◆ **WORK ITEM**
In the records below, find the line that contains "Which has the" and repeat it, along with each line after it, exactly as written.

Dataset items
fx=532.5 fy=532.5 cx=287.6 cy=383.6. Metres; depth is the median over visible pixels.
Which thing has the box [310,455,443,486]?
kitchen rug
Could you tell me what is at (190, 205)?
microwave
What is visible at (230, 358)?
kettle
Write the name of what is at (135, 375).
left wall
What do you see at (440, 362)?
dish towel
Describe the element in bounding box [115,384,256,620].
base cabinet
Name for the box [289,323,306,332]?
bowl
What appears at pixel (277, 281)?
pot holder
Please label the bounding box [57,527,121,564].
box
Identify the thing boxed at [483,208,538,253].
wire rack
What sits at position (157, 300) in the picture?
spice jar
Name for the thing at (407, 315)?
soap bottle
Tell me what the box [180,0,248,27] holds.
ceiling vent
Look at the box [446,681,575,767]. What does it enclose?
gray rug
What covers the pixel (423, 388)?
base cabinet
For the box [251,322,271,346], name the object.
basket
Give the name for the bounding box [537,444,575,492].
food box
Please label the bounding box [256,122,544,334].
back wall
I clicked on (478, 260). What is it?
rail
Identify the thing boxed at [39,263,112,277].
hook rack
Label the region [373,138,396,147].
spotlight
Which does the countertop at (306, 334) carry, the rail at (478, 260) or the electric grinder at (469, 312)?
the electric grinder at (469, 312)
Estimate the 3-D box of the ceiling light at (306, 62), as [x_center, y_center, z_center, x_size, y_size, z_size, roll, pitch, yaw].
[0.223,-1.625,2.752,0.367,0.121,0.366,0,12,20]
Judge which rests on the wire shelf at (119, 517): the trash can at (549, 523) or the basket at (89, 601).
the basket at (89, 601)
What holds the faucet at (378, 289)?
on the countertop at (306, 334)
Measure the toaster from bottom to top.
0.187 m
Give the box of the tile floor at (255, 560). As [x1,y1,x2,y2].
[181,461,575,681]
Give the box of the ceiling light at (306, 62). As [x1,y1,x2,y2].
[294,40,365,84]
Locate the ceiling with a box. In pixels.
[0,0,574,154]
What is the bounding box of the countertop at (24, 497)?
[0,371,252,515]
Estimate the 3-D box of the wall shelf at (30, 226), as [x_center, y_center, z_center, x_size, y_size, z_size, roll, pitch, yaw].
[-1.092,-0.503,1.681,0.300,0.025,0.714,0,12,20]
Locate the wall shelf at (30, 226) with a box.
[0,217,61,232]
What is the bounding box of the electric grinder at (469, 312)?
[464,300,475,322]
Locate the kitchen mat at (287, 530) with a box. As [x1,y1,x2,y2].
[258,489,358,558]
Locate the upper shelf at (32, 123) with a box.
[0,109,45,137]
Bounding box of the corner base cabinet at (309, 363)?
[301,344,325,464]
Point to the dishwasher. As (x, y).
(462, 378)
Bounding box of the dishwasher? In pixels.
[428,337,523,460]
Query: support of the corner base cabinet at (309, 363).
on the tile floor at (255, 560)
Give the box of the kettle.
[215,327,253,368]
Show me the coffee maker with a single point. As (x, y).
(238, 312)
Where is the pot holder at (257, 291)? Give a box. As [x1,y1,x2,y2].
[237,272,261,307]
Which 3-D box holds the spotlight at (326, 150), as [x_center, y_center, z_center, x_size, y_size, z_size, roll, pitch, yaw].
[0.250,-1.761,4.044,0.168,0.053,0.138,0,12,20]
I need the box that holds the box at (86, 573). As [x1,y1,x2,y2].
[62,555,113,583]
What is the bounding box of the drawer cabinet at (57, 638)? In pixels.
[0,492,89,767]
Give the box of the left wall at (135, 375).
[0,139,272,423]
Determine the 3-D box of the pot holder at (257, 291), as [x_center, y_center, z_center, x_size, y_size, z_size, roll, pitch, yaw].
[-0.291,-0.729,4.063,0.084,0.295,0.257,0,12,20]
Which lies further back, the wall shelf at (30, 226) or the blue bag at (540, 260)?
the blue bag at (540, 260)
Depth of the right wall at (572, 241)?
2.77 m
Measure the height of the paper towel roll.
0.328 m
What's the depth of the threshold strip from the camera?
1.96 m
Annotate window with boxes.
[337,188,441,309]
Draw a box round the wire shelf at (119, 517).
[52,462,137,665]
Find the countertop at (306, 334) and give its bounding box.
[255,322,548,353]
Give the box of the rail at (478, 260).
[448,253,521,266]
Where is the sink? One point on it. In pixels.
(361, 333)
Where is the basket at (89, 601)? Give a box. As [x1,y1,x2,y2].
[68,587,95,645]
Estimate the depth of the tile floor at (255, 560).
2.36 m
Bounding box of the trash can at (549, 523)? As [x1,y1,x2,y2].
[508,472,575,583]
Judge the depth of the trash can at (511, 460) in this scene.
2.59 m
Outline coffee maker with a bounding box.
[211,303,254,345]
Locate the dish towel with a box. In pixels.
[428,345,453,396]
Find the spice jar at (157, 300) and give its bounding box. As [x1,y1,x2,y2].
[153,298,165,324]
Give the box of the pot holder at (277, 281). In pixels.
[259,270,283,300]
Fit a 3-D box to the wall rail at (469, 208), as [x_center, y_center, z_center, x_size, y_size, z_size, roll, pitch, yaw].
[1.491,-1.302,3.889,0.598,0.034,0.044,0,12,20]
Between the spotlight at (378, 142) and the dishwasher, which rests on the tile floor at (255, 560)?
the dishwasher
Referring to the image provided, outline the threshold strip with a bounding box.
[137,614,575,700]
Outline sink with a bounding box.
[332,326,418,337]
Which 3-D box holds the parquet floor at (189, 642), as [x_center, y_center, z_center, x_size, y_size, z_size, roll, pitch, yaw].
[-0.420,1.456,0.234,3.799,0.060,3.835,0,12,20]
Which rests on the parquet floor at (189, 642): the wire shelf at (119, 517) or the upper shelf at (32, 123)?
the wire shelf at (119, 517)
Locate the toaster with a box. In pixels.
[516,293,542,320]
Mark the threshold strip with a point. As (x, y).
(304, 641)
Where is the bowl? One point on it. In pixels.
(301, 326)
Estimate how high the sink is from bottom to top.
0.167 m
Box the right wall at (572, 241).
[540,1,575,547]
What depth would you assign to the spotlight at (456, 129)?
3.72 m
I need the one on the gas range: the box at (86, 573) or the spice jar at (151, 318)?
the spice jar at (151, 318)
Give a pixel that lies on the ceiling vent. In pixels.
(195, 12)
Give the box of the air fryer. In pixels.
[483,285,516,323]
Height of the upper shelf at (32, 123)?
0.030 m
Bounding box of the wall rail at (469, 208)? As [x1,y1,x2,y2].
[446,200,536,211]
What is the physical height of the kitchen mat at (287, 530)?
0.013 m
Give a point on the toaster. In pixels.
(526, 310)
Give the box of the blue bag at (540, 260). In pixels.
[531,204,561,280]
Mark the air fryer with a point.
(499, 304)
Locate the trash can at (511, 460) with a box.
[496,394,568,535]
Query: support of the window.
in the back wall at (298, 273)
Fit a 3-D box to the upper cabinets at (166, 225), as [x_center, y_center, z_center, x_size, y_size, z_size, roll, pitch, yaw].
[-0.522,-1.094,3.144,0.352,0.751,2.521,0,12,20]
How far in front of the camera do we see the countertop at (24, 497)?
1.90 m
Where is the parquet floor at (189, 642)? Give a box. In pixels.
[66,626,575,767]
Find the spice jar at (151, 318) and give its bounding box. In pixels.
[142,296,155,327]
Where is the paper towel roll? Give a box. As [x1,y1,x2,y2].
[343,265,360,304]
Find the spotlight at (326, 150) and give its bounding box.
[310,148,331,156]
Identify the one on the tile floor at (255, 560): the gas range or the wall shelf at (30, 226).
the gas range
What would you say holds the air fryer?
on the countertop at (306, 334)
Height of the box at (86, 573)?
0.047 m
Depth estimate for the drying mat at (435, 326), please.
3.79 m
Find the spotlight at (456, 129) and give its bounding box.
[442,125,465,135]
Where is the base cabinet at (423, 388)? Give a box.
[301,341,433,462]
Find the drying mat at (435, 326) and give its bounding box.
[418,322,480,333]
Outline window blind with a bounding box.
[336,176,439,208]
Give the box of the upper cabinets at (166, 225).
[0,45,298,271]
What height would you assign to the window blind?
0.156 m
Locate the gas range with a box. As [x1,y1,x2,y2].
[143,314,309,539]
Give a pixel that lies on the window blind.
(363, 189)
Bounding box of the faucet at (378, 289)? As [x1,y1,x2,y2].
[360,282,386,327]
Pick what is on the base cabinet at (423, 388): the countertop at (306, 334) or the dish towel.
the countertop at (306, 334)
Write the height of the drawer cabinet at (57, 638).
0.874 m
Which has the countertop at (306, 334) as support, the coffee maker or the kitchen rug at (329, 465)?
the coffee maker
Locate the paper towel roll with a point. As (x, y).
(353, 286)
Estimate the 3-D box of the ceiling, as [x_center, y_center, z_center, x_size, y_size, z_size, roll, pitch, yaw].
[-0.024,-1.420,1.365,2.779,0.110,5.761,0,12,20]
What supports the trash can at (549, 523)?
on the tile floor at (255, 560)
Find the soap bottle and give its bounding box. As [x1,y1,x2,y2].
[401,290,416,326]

◆ **EXERCISE ANSWER**
Which has the countertop at (306, 334) as support, the coffee maker or the kitchen rug at (329, 465)?
the coffee maker
Locate the paper towel roll with a point. As (x, y).
(353, 286)
Estimate the 3-D box of the ceiling, as [x_center, y_center, z_center, x_size, y_size, z_size, roll, pitch, yaw].
[-0.024,-1.420,1.365,2.779,0.110,5.761,0,12,20]
What supports the trash can at (549, 523)?
on the tile floor at (255, 560)
Find the soap bottle and give its bounding box. As [x1,y1,x2,y2].
[401,290,416,326]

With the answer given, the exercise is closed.